Funding/May 29, 2015

Doctoral Studentship, The Mental and Material Laboratory of Thirteenth Century Science, Oxford

Doctoral Studentship, The Mental and Material Laboratory of Thirteenth Century Science, Oxford lead image

Applicants are sought for a DPhil studentship as part of an interdisciplinary project on The mental and material laboratory of 13th Century Science at the University of Oxford. These studentships are part of the Humanities and Science programme, funded by the Andrew W. Mellon Foundation, designed to create new interest in, and opportunities for, research that reaches between the humanities and sciences.

This project seeks to understand the medieval interpretation of natural phenomena though interdisciplinary collaboration between two DPhil students, with backgrounds in the sciences and humanities. Our current understanding of medieval science is underpinned by interpretations of surviving manuscripts. However, a true appreciation of the contribution of the scholars can only be gained by understanding and experiencing the intellectual and material environments in which they lived.

Based in the Faculty of Theology and Religion, the humanities student will focus on the frameworks of knowledge inherited by 13th century scholars and the balance between these and original observation. The influence of Aristotle and his Islamic and Jewish commentators takes the bulk of attention in this field. A novel contribution of the humanities student will be to refocus on Augustinian influences, which are often undeservedly forgotten. The science student (already recruited) will focus on the material world that 13th century scholars had at their disposal, through which to observe the phenomena they sought to explain. By recreating the scenarios described in medieval manuscripts using the tools available to the authors, and understanding the intellectual frameworks they inherited, the students will work together to develop a rich understanding of medieval science.

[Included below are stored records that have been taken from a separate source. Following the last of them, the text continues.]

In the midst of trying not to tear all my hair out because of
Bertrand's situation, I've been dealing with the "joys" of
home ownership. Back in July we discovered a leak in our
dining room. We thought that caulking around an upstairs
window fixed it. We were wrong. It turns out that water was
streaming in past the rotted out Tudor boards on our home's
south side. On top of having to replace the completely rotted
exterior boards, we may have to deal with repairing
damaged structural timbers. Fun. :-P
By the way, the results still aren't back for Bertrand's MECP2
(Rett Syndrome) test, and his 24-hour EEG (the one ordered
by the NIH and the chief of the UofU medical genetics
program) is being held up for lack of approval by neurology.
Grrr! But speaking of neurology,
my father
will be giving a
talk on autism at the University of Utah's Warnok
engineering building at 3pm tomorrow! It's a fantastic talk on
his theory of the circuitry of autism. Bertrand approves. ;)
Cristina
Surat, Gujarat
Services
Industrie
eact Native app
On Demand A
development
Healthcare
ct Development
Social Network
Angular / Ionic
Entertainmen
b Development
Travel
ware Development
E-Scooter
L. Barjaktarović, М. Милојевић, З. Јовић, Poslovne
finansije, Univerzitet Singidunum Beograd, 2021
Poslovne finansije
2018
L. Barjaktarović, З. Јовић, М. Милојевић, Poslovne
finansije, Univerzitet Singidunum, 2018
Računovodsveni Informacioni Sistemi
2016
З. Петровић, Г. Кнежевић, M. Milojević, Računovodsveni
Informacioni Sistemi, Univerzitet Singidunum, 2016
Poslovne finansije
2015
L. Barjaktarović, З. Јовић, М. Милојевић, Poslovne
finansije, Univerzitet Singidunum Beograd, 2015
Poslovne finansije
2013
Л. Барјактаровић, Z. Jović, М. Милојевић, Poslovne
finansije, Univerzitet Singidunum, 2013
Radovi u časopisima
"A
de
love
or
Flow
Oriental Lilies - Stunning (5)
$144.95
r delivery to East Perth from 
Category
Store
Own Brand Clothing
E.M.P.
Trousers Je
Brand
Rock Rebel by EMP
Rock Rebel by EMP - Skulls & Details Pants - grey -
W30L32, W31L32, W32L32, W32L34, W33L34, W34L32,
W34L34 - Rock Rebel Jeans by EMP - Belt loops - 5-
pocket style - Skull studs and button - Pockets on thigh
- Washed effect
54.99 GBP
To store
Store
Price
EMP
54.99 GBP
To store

The project will culminate in a unique exhibition showcasing both the laboratory of the medieval mind and the material world in which 13th century scholars were working. This project will be truly interdisciplinary and will benefit from joint supervision by academics in Theology, Engineering, History, and Psychology, combining state-of-the-art experimental and computational analysis tools with unrivalled manuscript and historical collections.